▸ **USING THE INFORMATION**
[1] Answer these questions using the article on the Reserve Bank of India's repo rate cuts:
(a) What does the article say the repo rate is?
(b) What was the repo rate after the two cuts made between January and March 2015?
(c) In which book does John Kenneth Galbraith make the point the article quotes?
[2] From the article on the Reserve Bank of India's repo rate cuts, print the passage that opens with the words containing "Arvind Subramanian: when" and closes with "on their loans.", keeping every word the same.

▸ **EXTRACTED TEXT**
<<<<
Arvind Subramanian: when economists start talking like politicians, we have a problem


During the course of the last financial year, the finance minister Arun Jaitley, repeatedly kept asking the Reserve Bank of India (RBI) to start cutting the repo rate. Repo rate is the rate at which RBI lends to banks and acts as a sort of a benchmark to the interest rates that banks pay for their deposits and in turn charge on their loans.

The RBI finally cut the repo rate twice between January and March 2015. But this hasn’t been enough to get bank lending to start growing at a much faster pace. As of the end of October 2014, lending by banks over a one year period had grown by 11.2%. As of March 20, 2015, lending by banks over a one year period had grown by 8.6%. This, despite the fact that the RBI cut the repo rate twice between January and March by a total of 50 basis points (one basis point is one hundredth of a percentage) to 7.5%.

As I have often explained in the past, a fall in interest rate does not always spur consumption or lead to increased borrowing by corporate firms. As John Kenneth Galbraith points out in The Economics of Innocent Fraud: “If in recession the interest rate is lowered by the central bank, the member banks are counted on to pass the lower rate along to their customers, thus encouraging them to borrow. Producers will thus produce goods and services, buy the plant and machinery they can afford now and from which they can make money, and consumption paid for by cheaper loans will expand.”
>>>>
▸ **RECORDED DATA**
<<<<
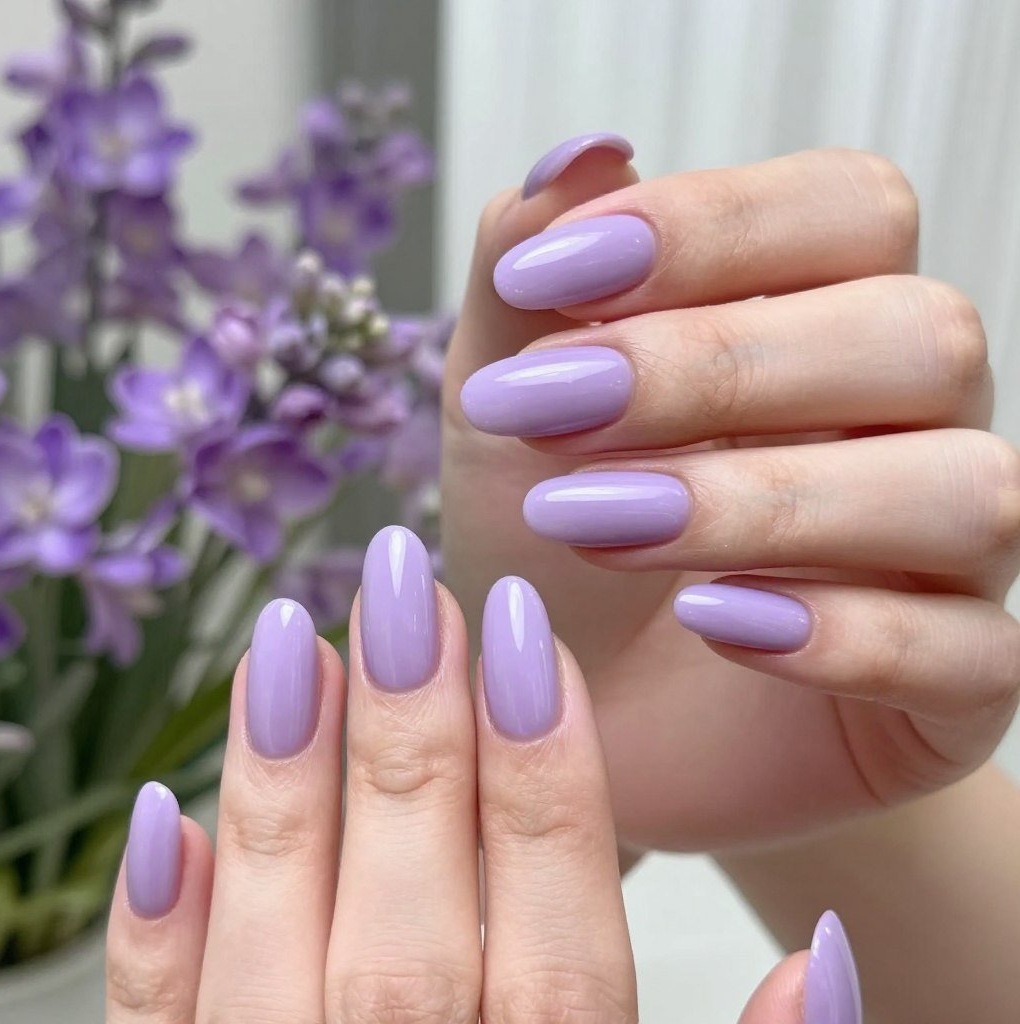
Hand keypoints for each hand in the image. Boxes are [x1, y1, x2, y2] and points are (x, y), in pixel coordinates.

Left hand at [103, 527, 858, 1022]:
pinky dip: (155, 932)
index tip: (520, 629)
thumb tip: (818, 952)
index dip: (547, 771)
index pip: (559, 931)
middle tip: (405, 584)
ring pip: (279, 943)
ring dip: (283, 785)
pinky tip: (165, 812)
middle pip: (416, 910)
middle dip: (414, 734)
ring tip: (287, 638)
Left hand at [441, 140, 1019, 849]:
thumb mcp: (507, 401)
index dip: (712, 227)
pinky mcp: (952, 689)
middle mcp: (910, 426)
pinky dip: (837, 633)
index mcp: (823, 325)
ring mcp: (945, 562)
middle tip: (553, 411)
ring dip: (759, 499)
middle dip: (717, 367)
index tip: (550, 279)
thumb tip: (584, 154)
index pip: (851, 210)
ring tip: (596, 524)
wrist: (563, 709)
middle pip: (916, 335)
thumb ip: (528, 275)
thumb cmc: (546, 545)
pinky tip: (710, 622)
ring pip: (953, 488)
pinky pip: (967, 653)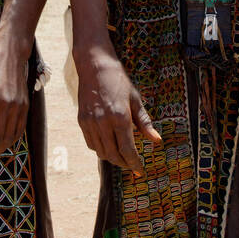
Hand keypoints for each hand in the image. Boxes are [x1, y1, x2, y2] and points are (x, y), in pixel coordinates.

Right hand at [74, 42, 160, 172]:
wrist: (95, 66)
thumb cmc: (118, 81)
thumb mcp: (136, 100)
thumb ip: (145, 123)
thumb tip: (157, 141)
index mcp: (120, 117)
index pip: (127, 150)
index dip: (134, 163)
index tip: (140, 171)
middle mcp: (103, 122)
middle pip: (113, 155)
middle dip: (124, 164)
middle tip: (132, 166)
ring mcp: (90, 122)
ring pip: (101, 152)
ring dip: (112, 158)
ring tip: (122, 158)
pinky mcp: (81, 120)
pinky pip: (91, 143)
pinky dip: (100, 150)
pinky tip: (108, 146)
>>>>
▸ **RESPONSES PER TASK**
[1]
(a) It is the rate at which the RBI lends to banks. It acts as a kind of benchmark for the interest rates banks pay on deposits and charge on loans.
(b) 7.5%.
(c) The Economics of Innocent Fraud.

[2]
Arvind Subramanian: when economists start talking like politicians, we have a problem


During the course of the last financial year, the finance minister Arun Jaitley, repeatedly kept asking the Reserve Bank of India (RBI) to start cutting the repo rate. Repo rate is the rate at which RBI lends to banks and acts as a sort of a benchmark to the interest rates that banks pay for their deposits and in turn charge on their loans.